SHANGHAI, Apr. 25 (SMM) – The China Securities Regulatory Commission approved April 24 the launch of silver futures contracts on the Shanghai Futures Exchange. Specific launch time will be decided based on the market situation and the progress made in the preparatory work.
Stronger Say over Pricing
Adding of silver futures into existing copper, aluminum, lead, zinc, gold and steel futures in China is a key step for Chinese businesses to gain a stronger say over commodities prices. Though China is the world’s largest silver producer and consumer, silver has been priced based on London and US silver prices in both domestic and overseas trade, causing distorted reflection of the silver supply and demand scenario in China.

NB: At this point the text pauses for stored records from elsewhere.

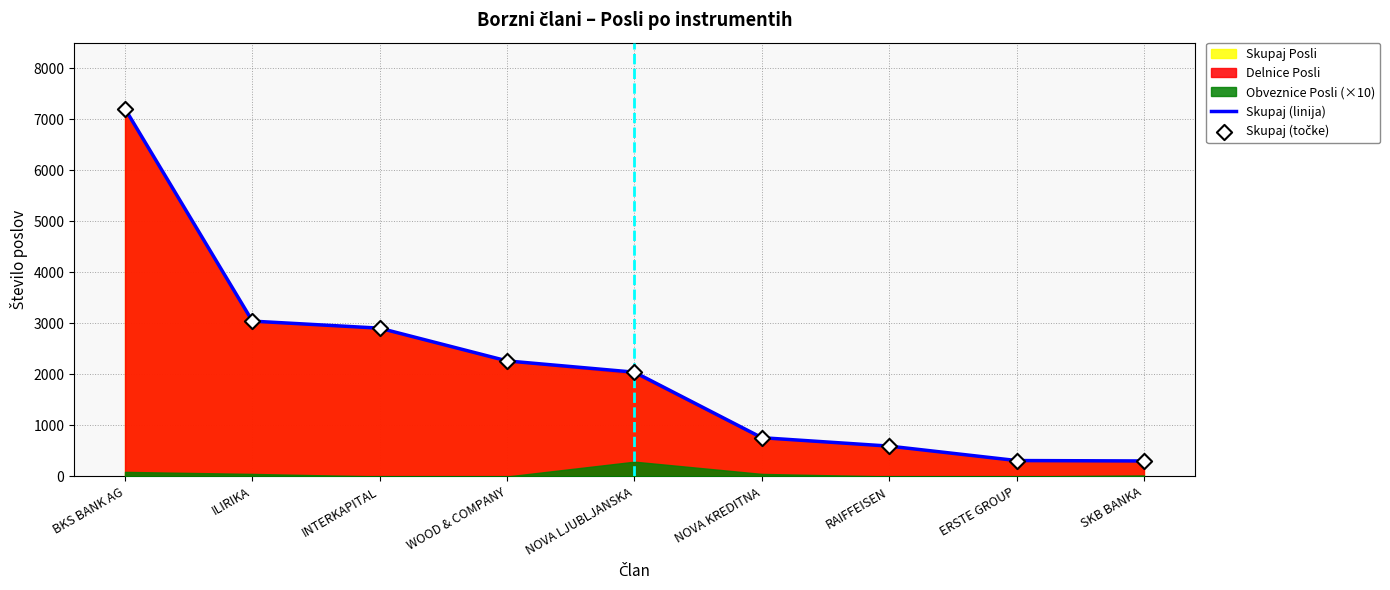

At which category is the sum across all series the highest?

BKS BANK AG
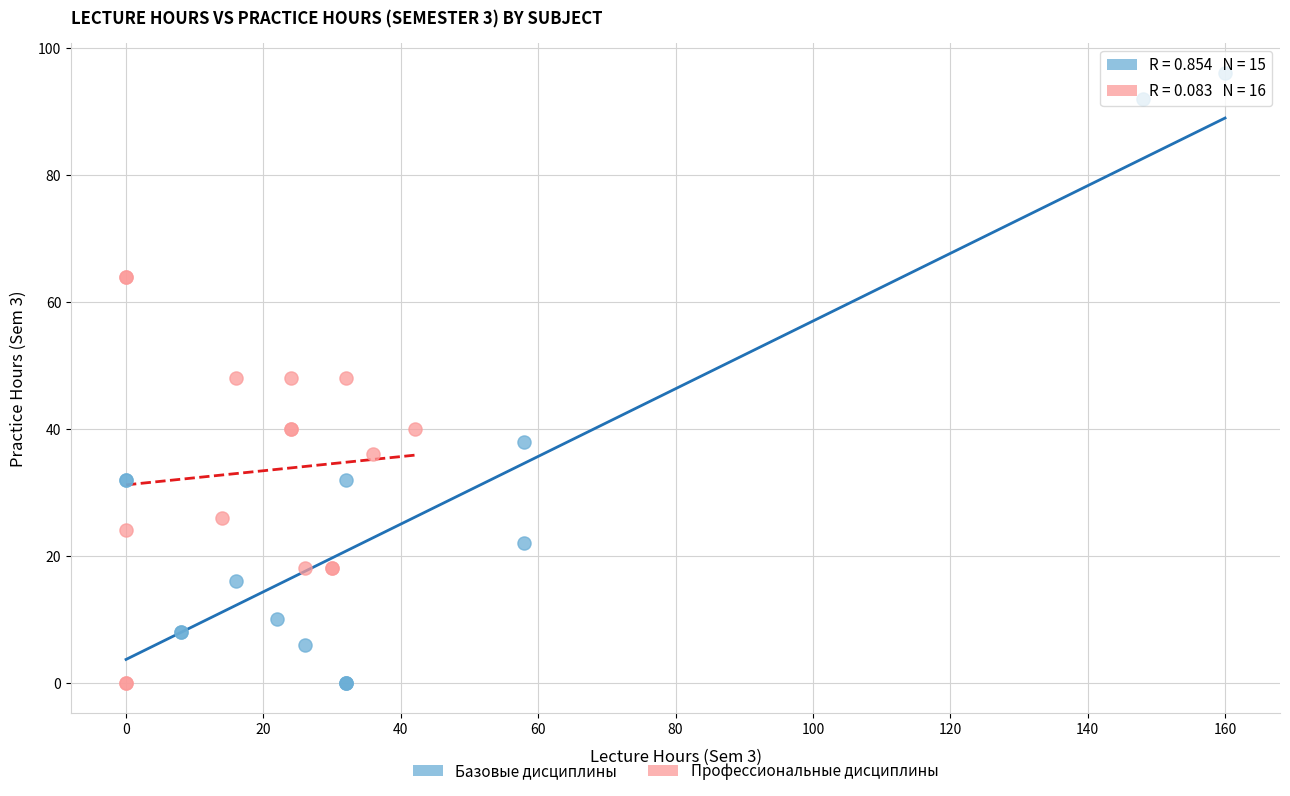

Which series reaches the maximum Y coordinate?

Базовые дисциплины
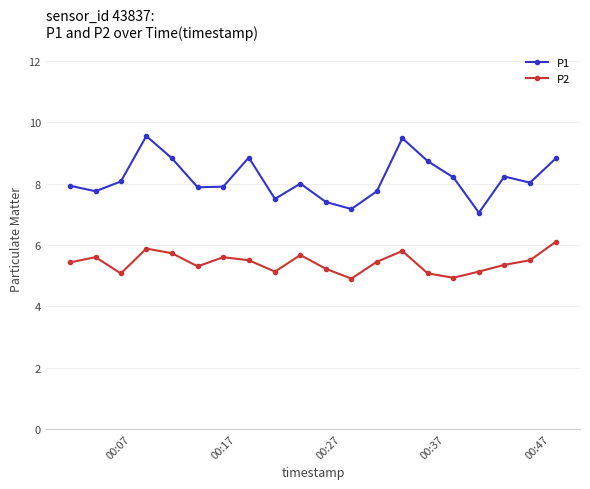

What is the value of the P1 point at the 20th from the left?

8.8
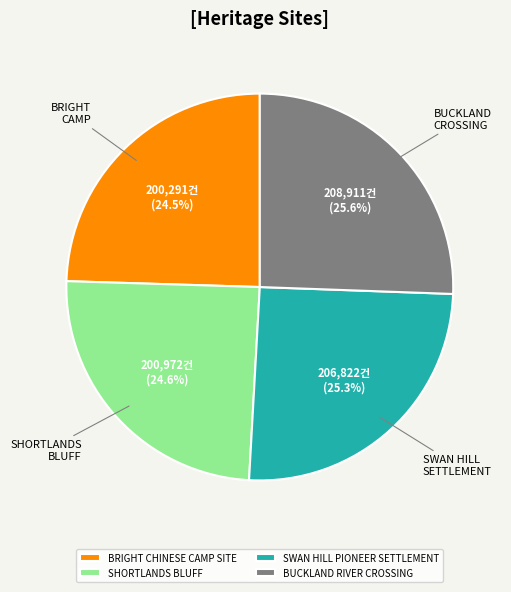

What percentage is the SWAN HILL PIONEER SETTLEMENT slice, to the nearest percent?

25%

The silver futures contracts to be launched in Shanghai is not a complete abandon of global silver pricing, though, but will be priced in consideration of both overseas and Shanghai silver prices, to more accurately present the Chinese silver market and offer Chinese businesses stronger say over silver prices.

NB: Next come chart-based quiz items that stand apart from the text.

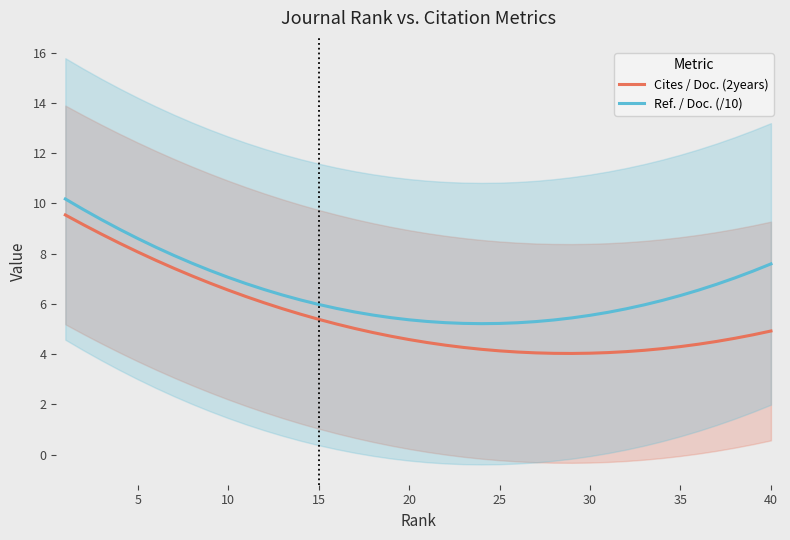

How many series are shown in this chart?

2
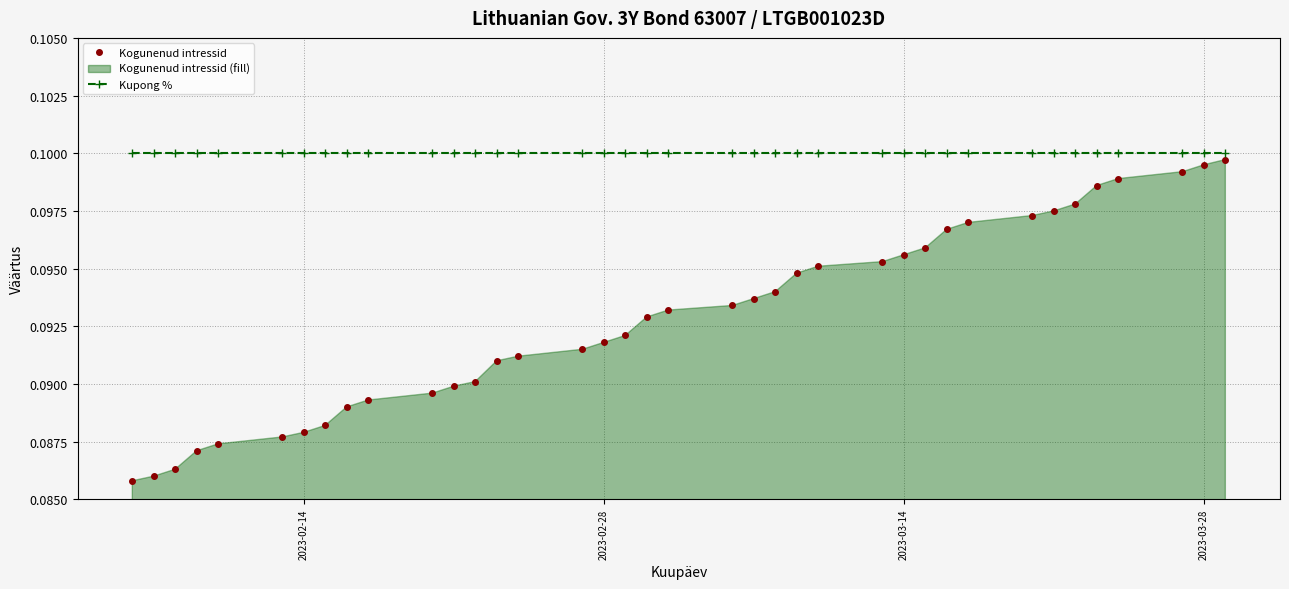

Count the Kogunenud intressid values in the range 0 to 1.

38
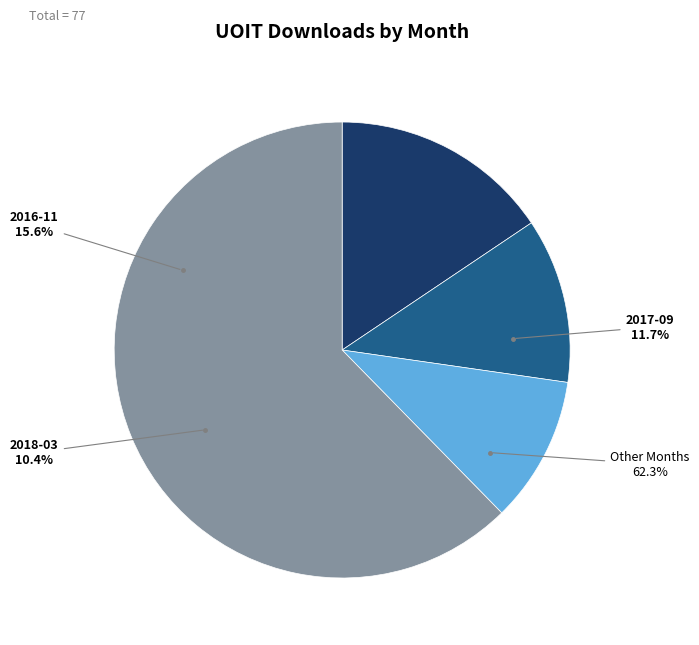

Is it true that 2017-09 is 12% of the pie?

True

Silver Futures Prices Forecast
Similar to base metals prices, silver prices also have a very high degree of internationalization, London spot prices are the world’s silver pricing Centre. It is not difficult to find from historical data that correlation between domestic and London silver spot prices is very high. In addition to international prices, domestic prices is another benchmark in setting domestic futures prices, which include mainly Shanghai Gold Exchange’s T+D silver prices and SMM silver prices. In the short term, Shanghai silver futures prices are expected to move in line with London silver spot, but domestic spot trading may cause certain difference. After tracking spot prices at home and abroad, SMM observation reveals that the silver price ratio remains at 6.6-6.8, estimates of initial silver futures prices therefore are at RMB 6,400-6,600/kg.
Price Trends Forecast
Although the global economic recovery is slow, the overall operation is smooth. Driven by emerging countries, major indicators of the United States also started to improve. European debt is also moving in a positive direction. It can be said that the global real economy has stepped out of the haze of financial crisis and systemic risk is quite unlikely to be renewed. Therefore, commodity prices, especially prices of silver closely related to the industrial sector would find strong support from the real economy to run smoothly. However, there are also uncertainties, including high unemployment rate in the United States, sovereign debt crisis in Europe, emerging markets inflation risks and China’s currency policy shift to slow economic growth. High level of market awareness for silver means the silver futures will have more financial relevance, in addition to its industrial relevance. The global economic recover and investment opportunities will likely push silver futures prices higher in the future. Investors should also bear in mind that opportunities always come with risks, especially in the financial derivatives sector.